Linux isn’t exactly “ready to run” on Apple silicon, but give it time

raising / Everything the four-person team at Asahi Linux has done to make Linux work on Apple’s M-series chips is amazing, but “ready to run” is a stretch.

Apple/Asahi Linux

It’s a strange thing to see the leaders of an impressive open source project asking the press and their followers to please calm down and stop celebrating their achievements.

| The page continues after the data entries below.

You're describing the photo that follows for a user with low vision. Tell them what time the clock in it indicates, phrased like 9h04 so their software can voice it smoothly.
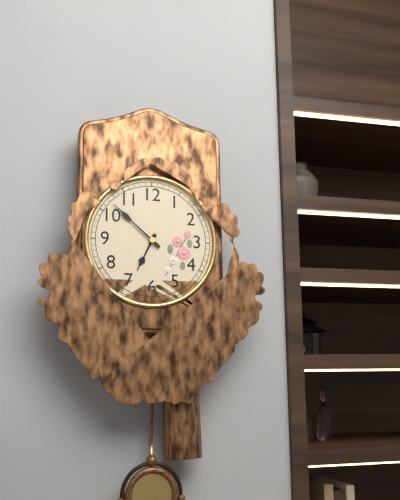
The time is 6h52
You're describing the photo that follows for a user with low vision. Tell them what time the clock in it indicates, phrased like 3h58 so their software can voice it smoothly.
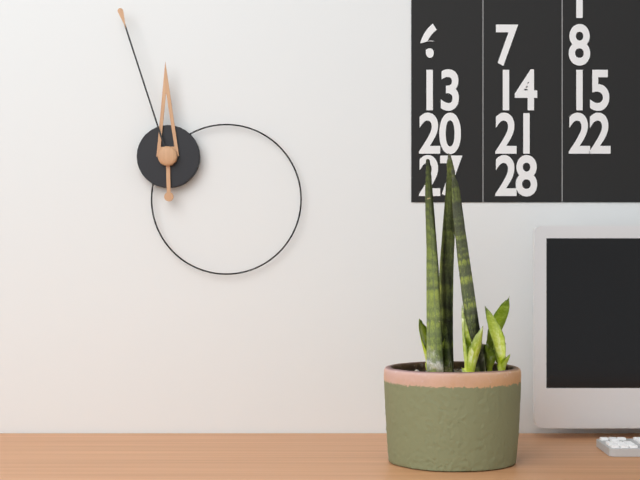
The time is 11h57
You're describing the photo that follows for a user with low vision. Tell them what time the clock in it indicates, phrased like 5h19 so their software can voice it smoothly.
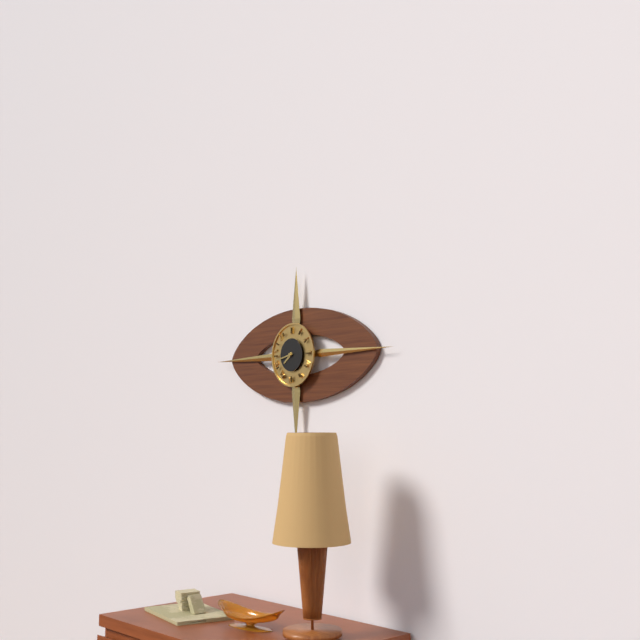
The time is 7h43
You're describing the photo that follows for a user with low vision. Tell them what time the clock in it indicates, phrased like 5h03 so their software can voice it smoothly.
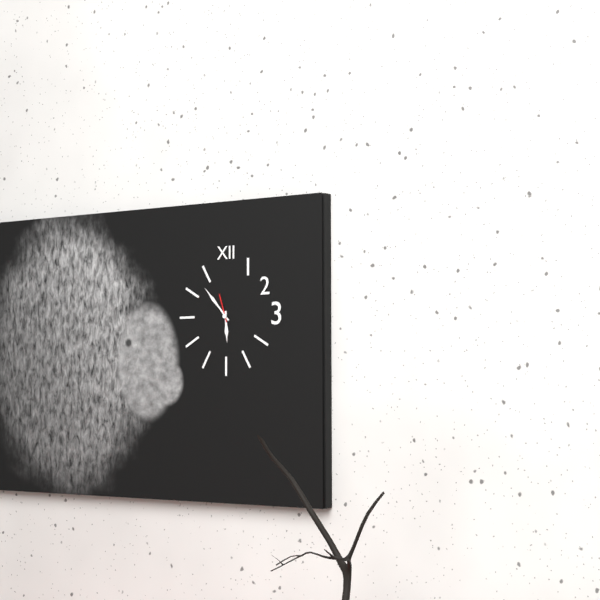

But that’s the situation the Asahi Linux team found itself in after several reports last week that the recently released Linux 6.2 kernel made Linux “ready to run” on Apple’s M-series hardware. It is true that upstream support for Apple’s M1 chips is in 6.2 and that the 6.2 kernel is gradually making its way to many popular distributions, including Ubuntu and Fedora. Work on Apple’s integrated GPU by the four-person Asahi core team has gone a long way. And the founder Linus Torvalds himself is especially eager to see Linux running on his favorite portable hardware, going so far as to issue a kernel in August 2022 from an M2 MacBook Air.

But the builders of a Linux system that runs perfectly on Apple silicon are asking everyone to please just give it a second.

“You cannot run Ubuntu or any other standard distro with 6.2 on any M1 Mac. Please do not wait,” the Asahi Linux team tweeted on Sunday morning. In a reply thread, they added, “We continue to upstream kernel features, and 6.2 significantly adds device trunks and basic boot support for M1 Pro/Max/Ultra devices. machine. However, there is a long way to go before upstream kernels are available on laptops. There is no trackpad/keyboard support upstream yet.”

That is far from the only issue. Asahi Linux’s own feature support document details a long list of things that work with its own Asahi release and upstream Linux in general. Throughout the Apple silicon, USB 2/3 functions, a video decoder, and different CPU states are a work in progress, available for content level testing, or to be announced. In certain Apple devices, things like microphones, webcams, speakers, HDMI out, and other essentials are hit or miss.

Asahi’s docs show a wide range of impressive achievements, given how the team basically reverse-engineered everything from either Apple’s new system-on-a-chip or the legacy ARM components. And yet, as the Asahi team points out, it is not yet ready for every M-series device of Apple, or standard distributions.

The main obstacle with other distributions that allows newer Mac owners to be very disappointed with how their systems run is the 16kB page size that must be built. in a kernel to make it run. “There is no generic ARM64 distro that ships with 16K kernels right now, to our knowledge,” the Asahi team Tweet. Distributions should repackage Asahi’s userspace utility, the team suggested, and either offer 16K-page size kernels or wait until the more standard 4K-size which kernel build is “quite handy.”

Asahi said it is “already working on some” distributions and expects to announce Asahi-based support “for a mainstream distro in the near future.” Back in March 2022, when Asahi was ready for installation but still new, the team noted that for those looking for a USB-stick-and-go “Just Works” distribution (insert the knowing chuckle about Linux here), Asahi Linux won’t be “‘done’ for a year, maybe two.” Nearly a year from that point, it felt like two.